Phuong Nguyen (PN) and Chris Nguyen (CN)
PN: I remember that day, clearly, even twenty years later. I was sitting in office, and there goes ’BOOM’. My boss come over and say, ”It is the Federal Building. Did you have your baby at the day care there?” I say, ”Oh my god.” You was the third child brought out, you have bleeding from the head down through your face. And you were screaming and crying like crazy.
CN: A lot of times people ask me, ”What do you remember?” but I don’t remember anything.
PN: On the anniversary, we used to hide the newspaper, we turn off the TV. We don’t want you to see, to hear.
CN: And then I found out in kindergarten. Some girl brought in a clip for show-and-tell. It was the bombing, and I started crying. That’s the first time I heard about it, but I knew it was the bombing. Nobody had to say it to me. I already knew.
PN: That day—it left a scar in our life, and you know scar, it going to stay with you.
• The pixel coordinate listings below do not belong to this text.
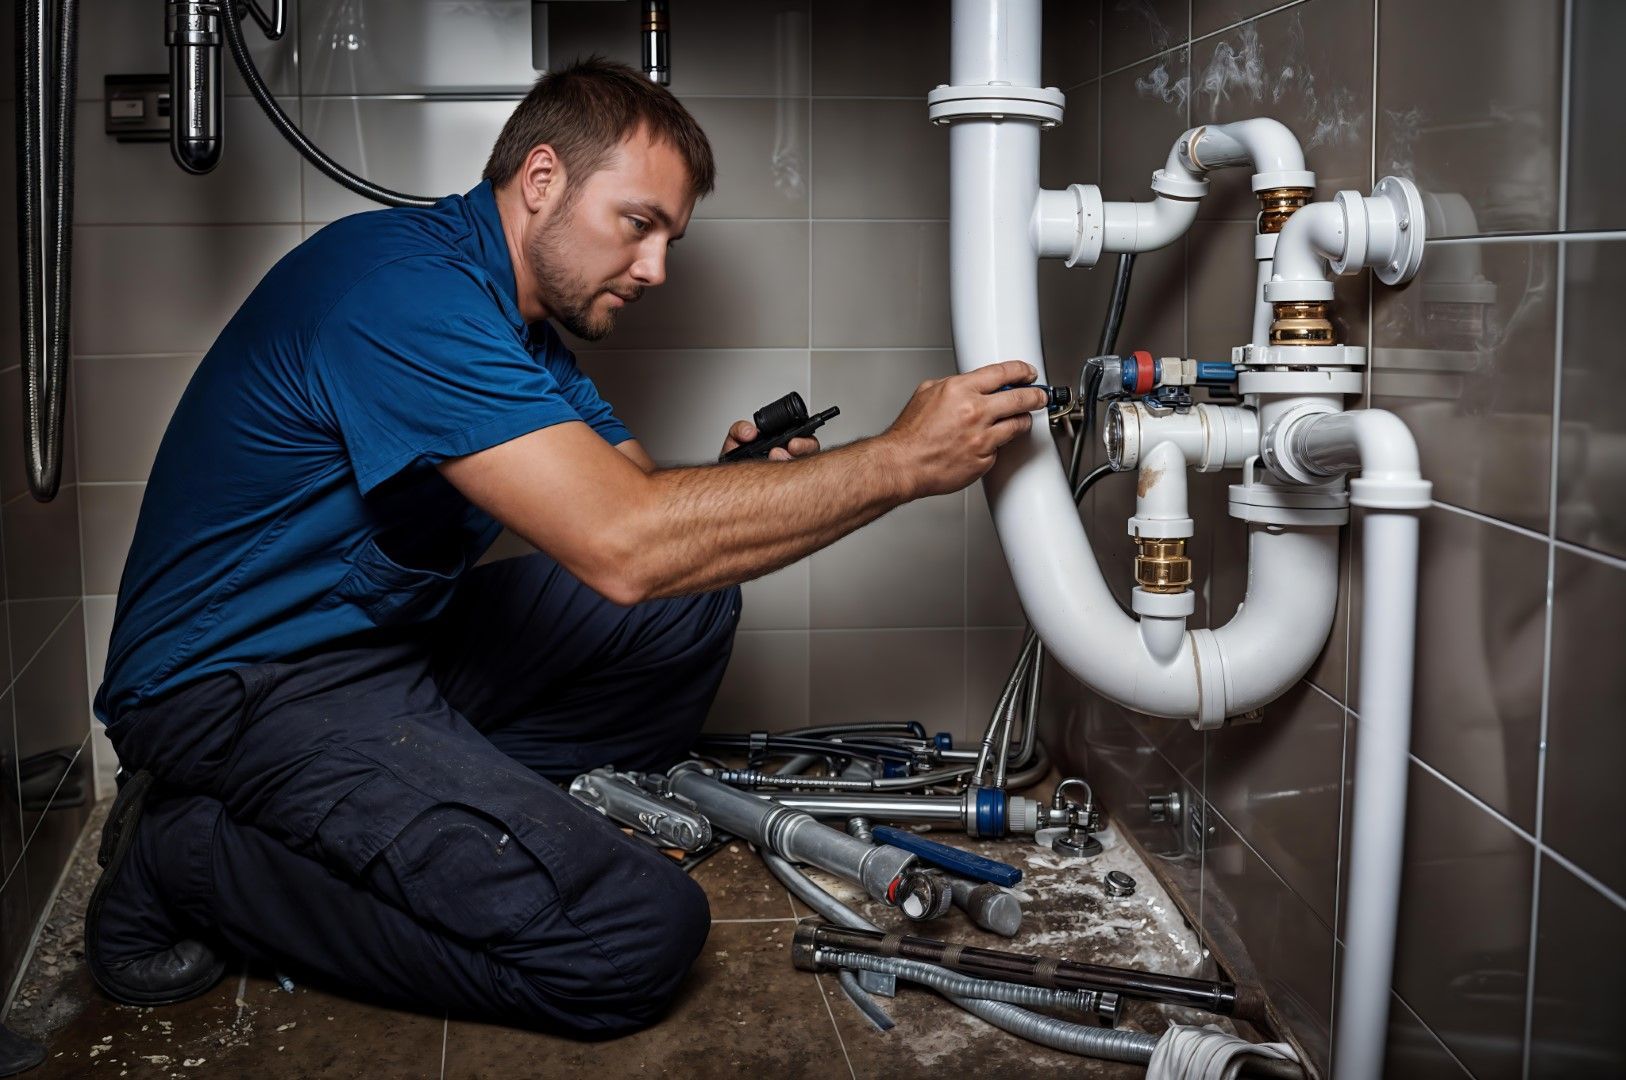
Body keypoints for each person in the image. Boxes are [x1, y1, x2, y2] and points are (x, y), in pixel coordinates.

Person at [86, 57, 1045, 1036]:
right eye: (639, 225)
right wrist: (897, 463)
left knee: (688, 604)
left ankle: (453, 813)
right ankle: (188, 853)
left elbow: (638, 502)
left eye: (671, 238)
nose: (656, 268)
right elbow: (627, 543)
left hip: (385, 655)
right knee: (634, 937)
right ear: (541, 180)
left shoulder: (522, 337)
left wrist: (742, 476)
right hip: (236, 691)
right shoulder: (405, 296)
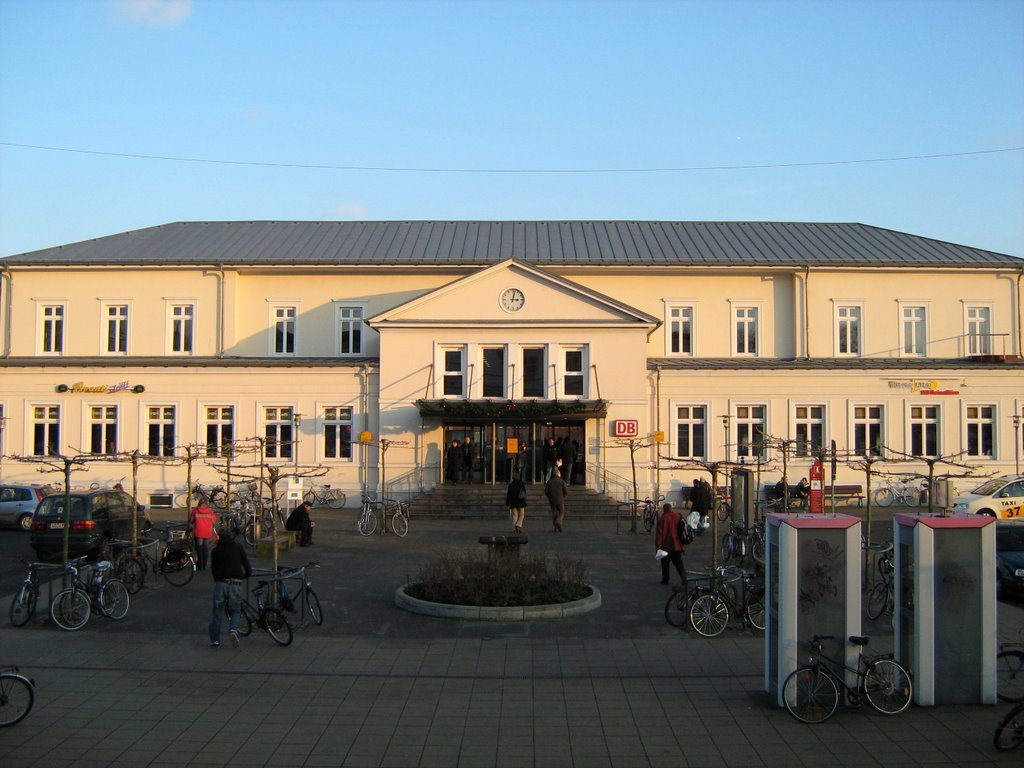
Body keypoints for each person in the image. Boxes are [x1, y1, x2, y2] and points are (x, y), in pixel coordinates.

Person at [208, 530, 252, 648]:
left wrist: (217, 579)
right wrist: (243, 576)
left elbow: (214, 569)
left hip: (220, 582)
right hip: (236, 582)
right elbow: (248, 567)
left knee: (217, 611)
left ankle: (215, 640)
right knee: (235, 610)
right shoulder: (238, 548)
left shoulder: (216, 551)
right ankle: (233, 629)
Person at [655, 502, 687, 586]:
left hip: (666, 545)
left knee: (665, 562)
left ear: (664, 510)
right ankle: (683, 576)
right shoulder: (678, 516)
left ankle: (665, 578)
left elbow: (659, 534)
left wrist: (658, 546)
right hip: (677, 544)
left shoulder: (663, 519)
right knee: (678, 562)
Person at [188, 503, 218, 572]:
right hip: (207, 532)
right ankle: (204, 565)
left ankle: (200, 565)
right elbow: (214, 520)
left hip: (198, 531)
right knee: (205, 548)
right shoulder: (210, 511)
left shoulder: (195, 510)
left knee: (199, 549)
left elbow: (191, 520)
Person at [545, 468, 568, 532]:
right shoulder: (562, 481)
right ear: (559, 474)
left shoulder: (549, 482)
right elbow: (565, 491)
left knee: (554, 513)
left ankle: (555, 527)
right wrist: (563, 497)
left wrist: (549, 497)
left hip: (552, 500)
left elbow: (546, 491)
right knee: (561, 512)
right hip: (560, 499)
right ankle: (559, 521)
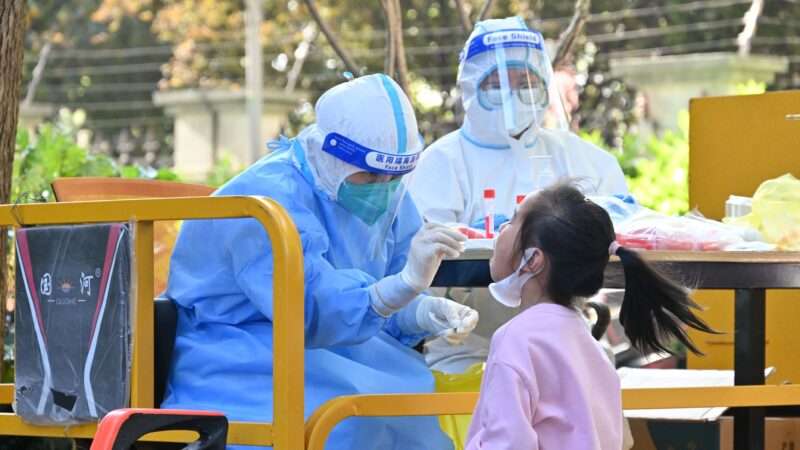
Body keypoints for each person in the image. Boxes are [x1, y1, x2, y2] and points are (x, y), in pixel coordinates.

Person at [161, 74, 479, 450]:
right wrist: (405, 285)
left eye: (395, 175)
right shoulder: (264, 200)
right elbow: (308, 310)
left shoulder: (388, 195)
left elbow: (379, 296)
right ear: (330, 153)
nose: (384, 186)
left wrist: (419, 311)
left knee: (412, 406)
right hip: (238, 350)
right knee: (348, 425)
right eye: (371, 174)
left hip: (337, 350)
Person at [408, 16, 630, 374]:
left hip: (568, 346)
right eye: (495, 83)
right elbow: (423, 260)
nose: (513, 94)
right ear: (470, 86)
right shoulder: (441, 164)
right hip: (466, 355)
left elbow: (623, 227)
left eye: (525, 81)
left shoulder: (582, 159)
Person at [465, 183, 716, 450]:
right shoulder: (588, 340)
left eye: (514, 221)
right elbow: (621, 438)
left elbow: (507, 443)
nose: (502, 229)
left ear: (533, 259)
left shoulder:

It’s not going to go away.
CN: There are stories, there are interviews, there are news reports every year that tell me exactly what happened, and apparently I’m a part of it. But you remember the Harry Potter movies?
PN: Mmm-hmm.
CN: In the story his parents die and he survives somehow and he doesn’t know why and he doesn’t remember because he was also a baby. That is what it’s like for me. I guess I’ve never really talked to you and Dad about this. There’s a lot of pressure to make both of you proud, but also for all the parents who lost their own children. They won’t ever get to have that, that sense of pride when they see their own children succeeding. And when I’m thinking about what I’m doing with my life I have to think about all of the children that were in that day care that day, and how I’m lucky to have survived. I wouldn’t want to waste this opportunity that they don’t have.